[[ TASK INPUTS open ]]

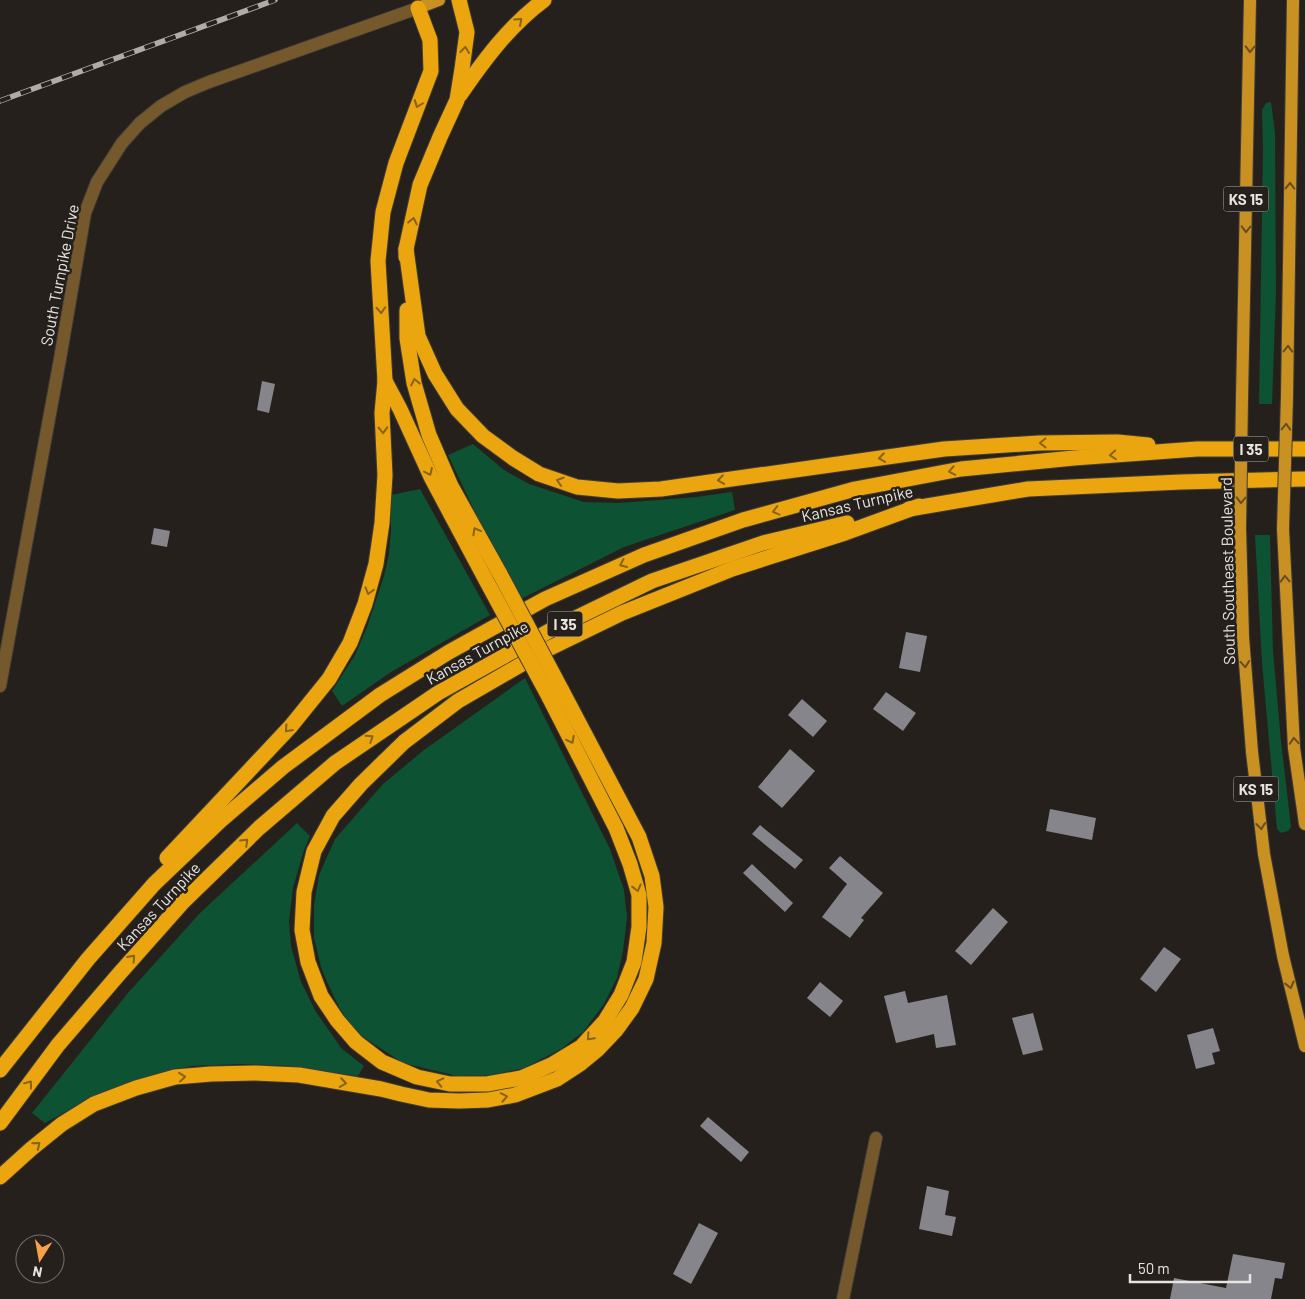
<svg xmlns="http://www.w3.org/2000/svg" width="1305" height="1299" font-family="Barlow,sans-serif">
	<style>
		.green { fill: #0d5232 }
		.building { fill: #87858c }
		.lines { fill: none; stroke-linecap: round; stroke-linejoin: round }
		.minor-casing { stroke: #403c37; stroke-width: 14 }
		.major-casing { stroke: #403c37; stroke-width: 14 }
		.highway-casing { stroke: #403c37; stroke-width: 17 }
		.minor { stroke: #75592d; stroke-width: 12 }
		.major { stroke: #c99022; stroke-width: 12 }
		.highway { stroke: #eba50f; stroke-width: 15 }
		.rail-casing { stroke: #afaca7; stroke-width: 5.5 }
		.rail { stroke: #25201b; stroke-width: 4; stroke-dasharray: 11; stroke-linecap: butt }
		.major-bridge-casing { stroke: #403c37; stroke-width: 14; stroke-linecap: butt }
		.highway-bridge-casing { stroke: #403c37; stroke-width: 17; stroke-linecap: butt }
		.major-bridge { stroke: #c99022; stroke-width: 12 }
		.highway-bridge { stroke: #eba50f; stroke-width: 15 }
		.oneway { stroke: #886215 }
		.oneway2 { stroke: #674d1e }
		.labels { text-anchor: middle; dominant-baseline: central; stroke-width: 5; stroke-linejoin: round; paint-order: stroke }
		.shield { fill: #25201b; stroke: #aeaaa6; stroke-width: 1 }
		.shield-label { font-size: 15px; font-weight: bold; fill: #e8e5e1 }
		.street-label { font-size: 16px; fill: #e8e5e1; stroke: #25201b }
	</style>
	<rect width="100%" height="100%" fill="#25201b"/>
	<g class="green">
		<polygon points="1271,102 1275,133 1276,291 1272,404 1259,404 1263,148 1262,110 1266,103"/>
		<polygon points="473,444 504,470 529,484 584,502 618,503 646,501 696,497 732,492 735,510 624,547 519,600 500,565 448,455"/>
		<polygon points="420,489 490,615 391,672 342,706 332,691 355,655 367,627 384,576 389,554 391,529 391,495"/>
		<polygon points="1255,535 1270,535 1273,651 1281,741 1291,827 1288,831 1281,833 1277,829 1262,663"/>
		<polygon points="525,678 610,849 624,890 627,917 623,951 617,978 604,1004 583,1032 561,1049 524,1068 491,1075 457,1076 403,1063 354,1031 339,1007 326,980 321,967 314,938 314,905 319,875 335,839 383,784 424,750"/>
		<polygon points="297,823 310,836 304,850 293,888 289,921 291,946 301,982 316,1012 342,1049 364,1066 358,1076 289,1066 243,1064 191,1066 141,1079 100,1093 45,1123 32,1113 127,994 200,913"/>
	</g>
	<g class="building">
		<polygon points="262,381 275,384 269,413 257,410"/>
		<polygon points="154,528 170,531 167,547 151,544"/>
		<polygon points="906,632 927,636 920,672 899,668"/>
		<polygon points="886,692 916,713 903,731 873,709"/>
		<polygon points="802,699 827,721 813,737 788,715"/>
		<polygon points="790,749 815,771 782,808 758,787"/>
		<polygon points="1050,809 1096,818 1092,840 1046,831"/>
		<polygon points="760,825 803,860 795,869 752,834"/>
		<polygon points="840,856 883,893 861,918 864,920 850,938 822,917 847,884 829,868"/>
		<polygon points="752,864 793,903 785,912 743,873"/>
		<polygon points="993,908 1008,922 971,965 955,951"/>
		<polygon points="1164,947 1181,959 1156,992 1140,979"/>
		<polygon points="820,982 843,1001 830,1017 807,998"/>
		<polygon points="905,991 908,1003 947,995 956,1045 936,1048 934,1034 896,1043 884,996"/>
		<polygon points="1033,1013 1043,1050 1023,1055 1012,1018"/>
		<polygon points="1213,1028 1220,1051 1212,1053 1215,1064 1196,1069 1187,1035"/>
		<polygon points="708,1117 749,1152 741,1162 700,1126"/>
		<polygon points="927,1186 949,1191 945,1215 956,1217 952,1236 919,1229"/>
		<polygon points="699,1223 718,1233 691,1284 673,1274"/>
		<polygon points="1233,1254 1285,1263 1282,1279 1275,1278 1271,1299 1170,1299 1174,1278 1226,1288"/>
	</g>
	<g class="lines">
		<defs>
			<g id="minor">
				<polyline points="0,686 60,359 85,213 97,182 122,143 140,123 161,106 185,92 209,82 418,8"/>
				<polyline points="843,1299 876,1138"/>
			</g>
			<g id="major">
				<polyline points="418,8 439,0"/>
				<polyline points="1287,397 1293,0"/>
				<polyline points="1242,398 1250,0"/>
				<polyline points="1240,528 1243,637 1252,752 1264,854 1283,956 1305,1046"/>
				<polyline points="1283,529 1294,748 1305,824"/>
			</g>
			<g id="highway">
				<path d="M460 95C484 60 509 26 544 0"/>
				<polyline points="406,249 418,336 435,374 457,409 483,436 513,458 539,474 577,487 618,491 661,489 944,449 1039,443 1117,442 1148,445"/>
				<polyline points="406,257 406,249 420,185 440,137 457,100 462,69 467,32 459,0"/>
				<polyline points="407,310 407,338 414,383 429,435 451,486 500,574"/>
				<polyline points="385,381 400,409 431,477 487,582"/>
				<polyline points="909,509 1028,489 1181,482 1305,479"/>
				<polyline points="549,697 616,828 630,864 639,895 639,927 634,962 621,995 605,1021 581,1047 553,1064 521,1078 487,1084 450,1084 417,1077 382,1062 356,1042 337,1020 321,996 308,962 302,930 304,892 314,851 333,816 361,784 404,742 458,701 548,649 622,613 732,569 845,533 919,506"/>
				<polyline points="167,858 291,726 329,679 350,643 365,604 376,564 382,523 385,475 382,413 385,381 378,261 383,212 396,163 431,71 430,40 418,8"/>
				<polyline points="0,1070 88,959 154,884 220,821 283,767 380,695 449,652 545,599 644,555 743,520 855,489 961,469 1074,458 1197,449 1305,449"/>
				<polyline points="0,1123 58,1045 119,974 182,903 259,828 335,763 438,693 551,630 652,581 763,543 847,523"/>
				<polyline points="0,1177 31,1149 62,1124 94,1104 136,1088 175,1077 211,1074 255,1073 299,1075 381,1089 401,1094 429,1100 459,1101 488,1100 515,1095 557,1079 580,1064 597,1050 616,1030 632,1008 646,979 654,943 656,907 652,876 639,837 561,689"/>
			</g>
		</defs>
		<use href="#minor" class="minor-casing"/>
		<use href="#major" class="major-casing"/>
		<use href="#highway" class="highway-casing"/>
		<use href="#minor" class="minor"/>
		<use href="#major" class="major"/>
		<use href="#highway" class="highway"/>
		<defs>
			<polyline id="rail" points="0,101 275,0"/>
		</defs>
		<use href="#rail" class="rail-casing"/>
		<use href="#rail" class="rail"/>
		<defs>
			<g id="major-bridge">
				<polyline points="1240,528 1242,398"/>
				<polyline points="1283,529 1287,397"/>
			</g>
			<g id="highway-bridge">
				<polyline points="500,574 561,689"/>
				<polyline points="487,582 549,697"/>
			</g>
		</defs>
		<use href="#major-bridge" class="major-bridge-casing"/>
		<use href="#highway-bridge" class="highway-bridge-casing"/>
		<use href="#major-bridge" class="major-bridge"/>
		<use href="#highway-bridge" class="highway-bridge"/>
	</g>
	<defs><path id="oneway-chevron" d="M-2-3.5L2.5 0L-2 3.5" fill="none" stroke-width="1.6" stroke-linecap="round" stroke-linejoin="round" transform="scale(1.25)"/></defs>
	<g class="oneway">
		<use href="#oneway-chevron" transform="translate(519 21) rotate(-42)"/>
		<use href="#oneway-chevron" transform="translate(465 50) rotate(-83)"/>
		<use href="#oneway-chevron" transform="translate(418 104) rotate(111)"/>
		<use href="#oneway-chevron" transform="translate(413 221) rotate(-78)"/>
		<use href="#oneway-chevron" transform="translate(381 310) rotate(87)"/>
		<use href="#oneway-chevron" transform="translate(415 382) rotate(-102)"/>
		<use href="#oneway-chevron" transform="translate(383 430) rotate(88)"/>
		<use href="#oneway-chevron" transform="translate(1043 443) rotate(179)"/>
		<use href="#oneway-chevron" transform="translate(1113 455) rotate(176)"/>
		<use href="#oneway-chevron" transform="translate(882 458) rotate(172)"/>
		<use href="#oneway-chevron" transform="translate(952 471) rotate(169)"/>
		<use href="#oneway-chevron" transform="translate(429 472) rotate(65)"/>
		<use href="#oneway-chevron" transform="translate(721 480) rotate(172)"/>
		<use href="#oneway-chevron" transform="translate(560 481) rotate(-162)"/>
		<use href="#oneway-chevron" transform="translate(776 511) rotate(165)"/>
		<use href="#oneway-chevron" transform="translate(476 531) rotate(-119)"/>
		<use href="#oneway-chevron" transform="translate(623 564) rotate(156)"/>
		<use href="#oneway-chevron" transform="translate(369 591) rotate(106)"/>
		<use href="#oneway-chevron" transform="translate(288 729) rotate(132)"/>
		<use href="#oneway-chevron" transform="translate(370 738) rotate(-34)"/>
		<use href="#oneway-chevron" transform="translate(571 740) rotate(63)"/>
		<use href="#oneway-chevron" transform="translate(245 842) rotate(-44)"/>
		<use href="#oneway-chevron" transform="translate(637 888) rotate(76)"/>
		<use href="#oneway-chevron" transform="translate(132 958) rotate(-48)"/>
		<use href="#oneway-chevron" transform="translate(590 1037) rotate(133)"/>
		<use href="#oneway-chevron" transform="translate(182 1077) rotate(-6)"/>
		<use href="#oneway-chevron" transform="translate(440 1082) rotate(-167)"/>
		<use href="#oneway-chevron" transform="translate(343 1083) rotate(9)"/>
		<use href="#oneway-chevron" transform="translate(29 1084) rotate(-53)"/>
		<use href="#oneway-chevron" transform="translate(504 1097) rotate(-11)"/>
		<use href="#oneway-chevron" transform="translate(37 1145) rotate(-39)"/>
	</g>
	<g class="oneway2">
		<use href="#oneway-chevron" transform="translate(1250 49) rotate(91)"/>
		<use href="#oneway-chevron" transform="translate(1290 186) rotate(-89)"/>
		<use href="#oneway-chevron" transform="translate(1246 229) rotate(91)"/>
		<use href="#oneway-chevron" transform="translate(1288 349) rotate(-89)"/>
		<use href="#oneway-chevron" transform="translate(1286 427) rotate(-88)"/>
		<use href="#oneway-chevron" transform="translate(1241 500) rotate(91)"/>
		<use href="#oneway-chevron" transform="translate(1285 579) rotate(-92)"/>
		<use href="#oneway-chevron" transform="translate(1245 664) rotate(85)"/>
		<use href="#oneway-chevron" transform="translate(1294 741) rotate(-94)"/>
		<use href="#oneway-chevron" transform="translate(1261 826) rotate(83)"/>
		<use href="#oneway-chevron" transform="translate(1290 985) rotate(76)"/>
	</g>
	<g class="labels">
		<g class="shield">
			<rect x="1223.5" y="186.5" width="45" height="25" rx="4"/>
			<rect x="1233.5" y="436.5" width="35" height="25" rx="4"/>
			<rect x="547.5" y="611.5" width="35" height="25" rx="4"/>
			<rect x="1233.5" y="776.5" width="45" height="25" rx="4"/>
		</g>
		<g class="shield-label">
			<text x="1246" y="199">KS 15</text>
			<text x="1251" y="449">I 35</text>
			<text x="565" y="624">I 35</text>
			<text x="1256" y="789">KS 15</text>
		</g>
		<g class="street-label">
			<text transform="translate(59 275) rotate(-79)">South Turnpike Drive</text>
			<text transform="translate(857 503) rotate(-13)">Kansas Turnpike</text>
			<text transform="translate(1227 571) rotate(-91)">South Southeast Boulevard</text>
			<text transform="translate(477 652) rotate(-29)">Kansas Turnpike</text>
			<text transform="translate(158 906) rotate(-47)">Kansas Turnpike</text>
		</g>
	</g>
	<g transform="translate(40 1259) rotate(191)"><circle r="24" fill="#25201b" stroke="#736f6a"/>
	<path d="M0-4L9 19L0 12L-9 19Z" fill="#f8a14a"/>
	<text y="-8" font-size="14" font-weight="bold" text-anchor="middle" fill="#e8e5e1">N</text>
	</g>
	<path d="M1130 1274v8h120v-8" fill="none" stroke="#e8e5e1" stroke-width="2.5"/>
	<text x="1138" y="1274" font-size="15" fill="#e8e5e1" stroke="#25201b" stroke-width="4" paint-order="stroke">50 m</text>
</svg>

[[ TASK INPUTS closed ]]

▶ PROBLEM DETAILS
The answer must be every line from the records above that contains "lines".

▶ TASK RESULT
		.lines { fill: none; stroke-linecap: round; stroke-linejoin: round }
	<g class="lines">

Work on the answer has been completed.